Desde ese fondo quiero citar otro pasaje, el más misterioso y profundo, situado en el templo de Jerusalén, donde los judíos celebraban el despliegue de la vida (agua) de Dios y la esperanza de culminación final en la fiesta de los Tabernáculos, cuando Jesús ofrece el agua (Espíritu) de vida, que brota de su seno (y del de los  creyentes):

 El último día, el más solemne de la fiesta, Jesús, en pie, gritaba: Si alguien tiene sed que venga a mí y que beba. Quien cree en mí (como dice la Escritura), de su seno brotarán ríos de agua viva. Decía esto refiriéndose al Espíritu que habían de recibir los que creyeran en él. Todavía no se había dado el Espíritu, porque Jesús no había sido glorificado (Jn 7, 37‒38)

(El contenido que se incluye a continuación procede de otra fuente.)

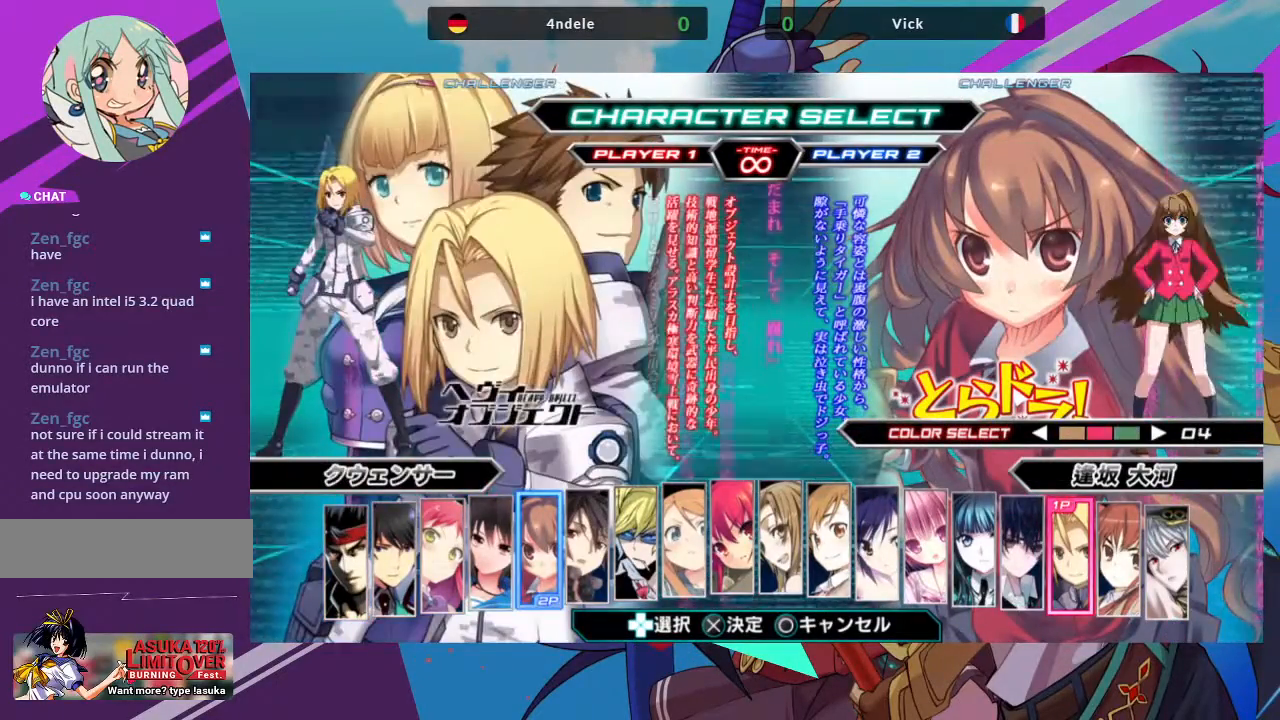
{"buttons": [], "left_stick": "center", "events": [[117, "left_stick", "center"]]}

La fiesta de los Tabernáculos era (y sigue siendo) para muchos judíos la más importante, porque recuerda el camino de los hebreos por el desierto y anticipa la entrada en la tierra prometida. En ese contexto sitúa Juan un discurso muy significativo de Jesús (Jn 7, 37-53) que comienza con la evocación de las aguas sagradas, que marcarán la llegada del tiempo escatológico (Jn 7, 3-38), aguas de Siloé que brotan bajo el templo, visibles y vivas todavía, en un sentido externo, como signo de la protección de Dios, que los judíos antiguos habían despreciado, buscando alianzas militares con los ríos de Egipto o Mesopotamia, en la guerra siro-Efraimita (siglo VIII a.C.; cf. Is 8, 6).

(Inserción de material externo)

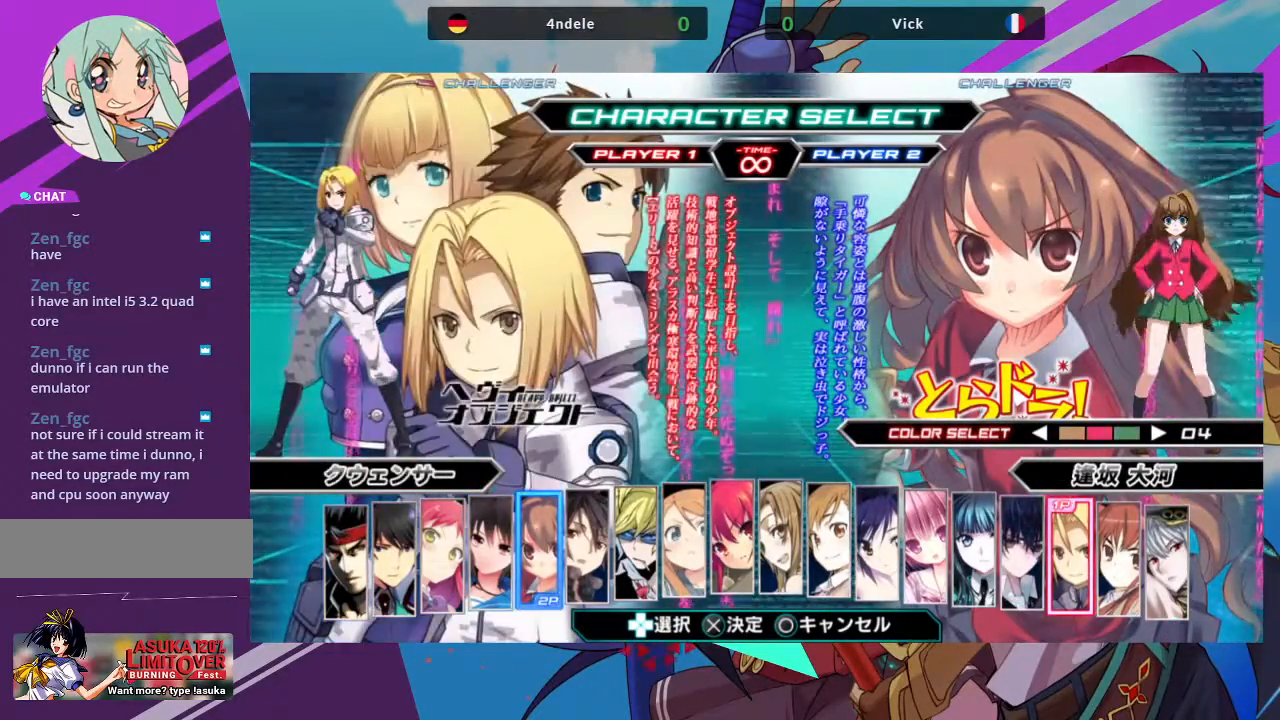
{"buttons": [], "left_stick": "center", "events": []}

Tras la caída de Jerusalén, destruida por los babilonios, proclamó el profeta Ezequiel su más alta profecía del agua: El mismo templo se convertirá en manantial de vida hacia el oriente... El agua irá bajando desde el interior del santuario... y crecerá hasta convertirse en un gran río (Ez 47, 1ss), corriente de vida mesiánica, presencia de Dios y trasformación de la tierra desierta, bajando de Jerusalén al Mar Muerto. En esa línea sigue Zacarías, diciendo que aquel día brotará un manantial de Jerusalén; la mitad fluirá hacia el mar oriental, la otra mitad hacia el occidental, lo mismo en verano que en invierno (Zac 14, 8-9; cf. Ap 22, 1-2).

En ese contexto se sitúa la palabra de Jesús (Jn 7, 37‒38), que se eleva y habla, como templo verdadero y fiesta definitiva de Dios (cf. cap. 9), poniéndose en pie y proclamando una palabra radical (“si alguien tiene sed que venga a mí y que beba; quien cree en mí, como dice la Escritura, de su seno brotarán ríos de agua viva”), que puede interpretarse de dos maneras (como es normal en otros textos de Juan):

 ‒ 1ª interpretación: “Si alguien tiene sed que venga a mí, y que beba el que cree en mí (=en Jesús), (pues) como dice la Escritura de su seno (de Jesús Mesías) brotarán corrientes de agua viva”. El mismo Jesús aparece así como seno o cavidad profunda de la que brotan ríos de agua viva. Esta versión, que nos pone ante la imagen del “mesías fuente” del Espíritu de Dios (del agua viva; cf. Sal 21), concibe al creyente como “sediento de Dios”, y, en nuestro caso, “de Cristo”, enviado de Dios, pues él es la fuente de Dios, manantial del Espíritu: De Jesús brota la vida‒agua de Dios.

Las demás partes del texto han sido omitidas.